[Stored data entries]
------------------------

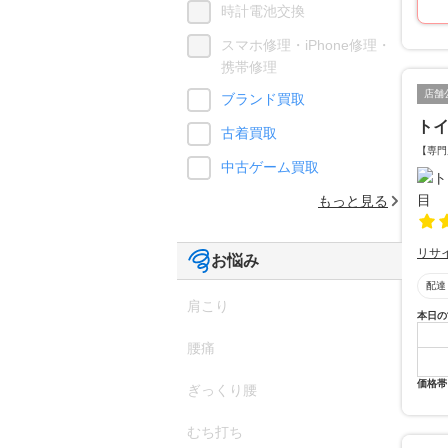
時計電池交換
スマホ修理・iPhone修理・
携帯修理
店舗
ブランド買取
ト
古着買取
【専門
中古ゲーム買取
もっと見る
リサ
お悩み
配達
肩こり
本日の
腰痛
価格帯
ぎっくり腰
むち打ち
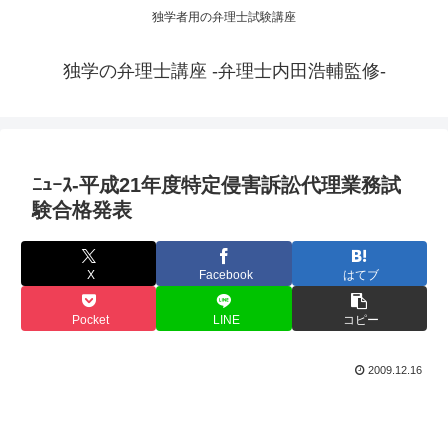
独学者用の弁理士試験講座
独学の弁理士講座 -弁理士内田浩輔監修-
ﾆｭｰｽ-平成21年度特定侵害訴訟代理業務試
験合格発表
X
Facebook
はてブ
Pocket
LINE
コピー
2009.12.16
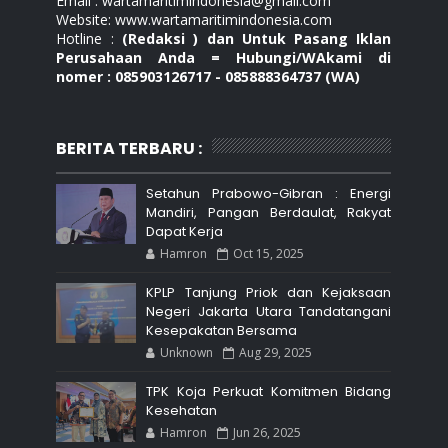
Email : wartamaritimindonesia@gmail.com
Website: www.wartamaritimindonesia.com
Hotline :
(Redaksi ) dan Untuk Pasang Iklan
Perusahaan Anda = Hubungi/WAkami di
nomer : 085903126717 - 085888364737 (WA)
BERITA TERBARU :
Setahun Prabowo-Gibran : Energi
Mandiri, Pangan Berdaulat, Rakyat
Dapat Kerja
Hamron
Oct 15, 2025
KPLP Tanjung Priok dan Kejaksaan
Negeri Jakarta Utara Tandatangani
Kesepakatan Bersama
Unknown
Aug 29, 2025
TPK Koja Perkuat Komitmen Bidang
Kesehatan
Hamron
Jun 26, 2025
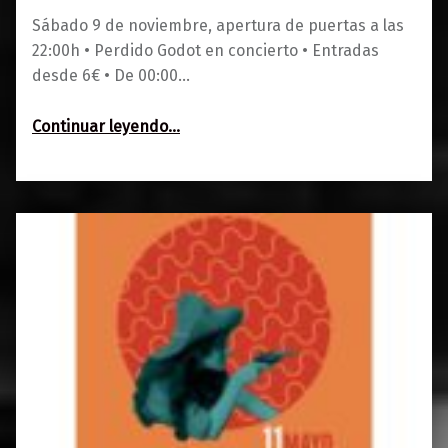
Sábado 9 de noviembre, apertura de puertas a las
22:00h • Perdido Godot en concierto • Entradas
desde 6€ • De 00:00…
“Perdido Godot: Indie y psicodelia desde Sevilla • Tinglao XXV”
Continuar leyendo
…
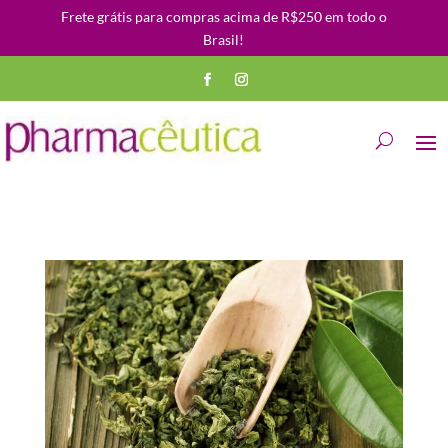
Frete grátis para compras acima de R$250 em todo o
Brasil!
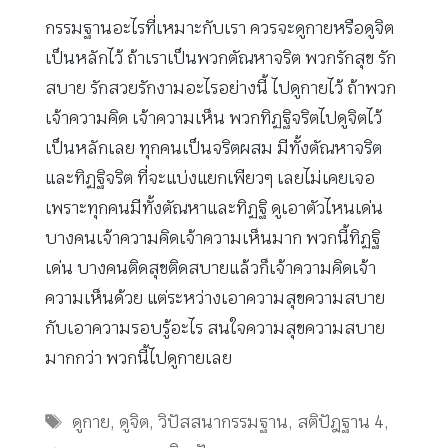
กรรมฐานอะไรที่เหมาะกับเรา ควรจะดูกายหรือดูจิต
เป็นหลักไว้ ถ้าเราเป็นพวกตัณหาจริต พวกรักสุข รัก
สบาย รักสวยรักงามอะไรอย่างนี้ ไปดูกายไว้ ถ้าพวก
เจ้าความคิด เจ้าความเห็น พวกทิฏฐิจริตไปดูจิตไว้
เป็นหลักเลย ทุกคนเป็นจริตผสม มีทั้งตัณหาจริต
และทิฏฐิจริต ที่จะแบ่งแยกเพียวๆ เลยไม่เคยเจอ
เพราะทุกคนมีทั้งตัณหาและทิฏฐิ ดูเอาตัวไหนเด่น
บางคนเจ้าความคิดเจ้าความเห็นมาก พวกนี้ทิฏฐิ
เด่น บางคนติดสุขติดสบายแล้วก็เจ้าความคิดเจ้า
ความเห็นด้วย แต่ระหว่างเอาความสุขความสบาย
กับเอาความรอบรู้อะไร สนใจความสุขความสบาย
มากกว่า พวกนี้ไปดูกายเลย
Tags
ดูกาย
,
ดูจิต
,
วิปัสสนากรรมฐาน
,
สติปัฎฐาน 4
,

------------------------

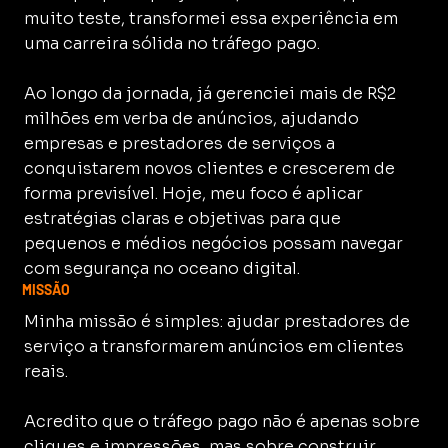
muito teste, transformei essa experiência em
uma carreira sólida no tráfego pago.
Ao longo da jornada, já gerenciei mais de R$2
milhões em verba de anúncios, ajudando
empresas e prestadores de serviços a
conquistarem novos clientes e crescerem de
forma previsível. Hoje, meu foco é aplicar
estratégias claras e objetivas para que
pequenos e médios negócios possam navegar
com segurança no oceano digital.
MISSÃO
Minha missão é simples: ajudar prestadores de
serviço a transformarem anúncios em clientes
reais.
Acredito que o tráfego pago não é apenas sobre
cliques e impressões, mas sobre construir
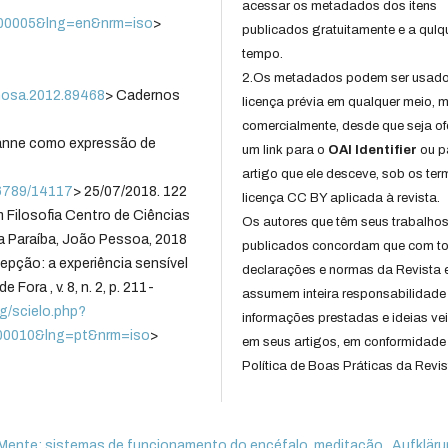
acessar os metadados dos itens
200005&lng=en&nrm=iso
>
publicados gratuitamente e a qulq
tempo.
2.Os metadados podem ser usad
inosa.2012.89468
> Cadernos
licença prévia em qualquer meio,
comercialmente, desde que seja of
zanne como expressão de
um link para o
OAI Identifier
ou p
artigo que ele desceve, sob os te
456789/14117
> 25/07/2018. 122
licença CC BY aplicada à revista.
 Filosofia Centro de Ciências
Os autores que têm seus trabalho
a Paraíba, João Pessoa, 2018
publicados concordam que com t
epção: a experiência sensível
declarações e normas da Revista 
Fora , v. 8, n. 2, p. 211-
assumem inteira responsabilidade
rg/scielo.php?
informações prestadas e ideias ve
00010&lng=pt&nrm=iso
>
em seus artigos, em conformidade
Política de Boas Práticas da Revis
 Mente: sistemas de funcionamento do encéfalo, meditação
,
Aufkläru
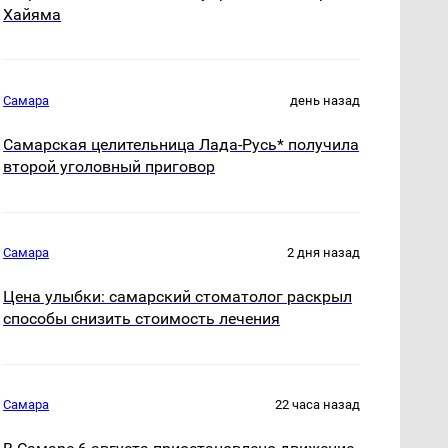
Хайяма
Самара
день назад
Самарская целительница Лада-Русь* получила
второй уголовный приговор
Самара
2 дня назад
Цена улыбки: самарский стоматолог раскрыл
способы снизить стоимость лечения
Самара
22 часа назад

------------------------

▶ Directions
Output exactly the lines above that lie between the line with "milhões em verba de anúncios, ajudando" and the line with "22 часа назад", those two lines included, and no pictures.

▶ Response
milhões em verba de anúncios, ajudando
empresas e prestadores de serviços a
conquistarem novos clientes e crescerem de
forma previsível. Hoje, meu foco é aplicar
estratégias claras e objetivas para que
pequenos e médios negócios possam navegar
com segurança no oceano digital.
MISSÃO
Minha missão é simples: ajudar prestadores de
serviço a transformarem anúncios em clientes
reais.
Acredito que o tráfego pago não é apenas sobre
cliques e impressões, mas sobre construir
acessar os metadados dos itens
200005&lng=en&nrm=iso
>
publicados gratuitamente e a qulq
tempo.
2.Os metadados podem ser usad
inosa.2012.89468
> Cadernos
licença prévia em qualquer meio,
comercialmente, desde que seja of
zanne como expressão de
um link para o
OAI Identifier
ou p
artigo que ele desceve, sob os te
456789/14117
> 25/07/2018. 122
licença CC BY aplicada à revista.
 Filosofia Centro de Ciências
Os autores que têm seus trabalho
a Paraíba, João Pessoa, 2018
publicados concordam que com t
epção: a experiência sensível
declarações e normas da Revista 
Fora , v. 8, n. 2, p. 211-
assumem inteira responsabilidade
rg/scielo.php?
informações prestadas e ideias ve
00010&lng=pt&nrm=iso
>
em seus artigos, em conformidade
Política de Boas Práticas da Revis
 Mente: sistemas de funcionamento do encéfalo, meditação
,
Aufkläru
Хайяма
Самара
день назад
Самарская целительница Лада-Русь* получила
второй уголовный приговор
Самара
2 дня назад
Цена улыбки: самарский стоматолог раскрыл
способы снизить стоимость лечения
Самара
22 часа назад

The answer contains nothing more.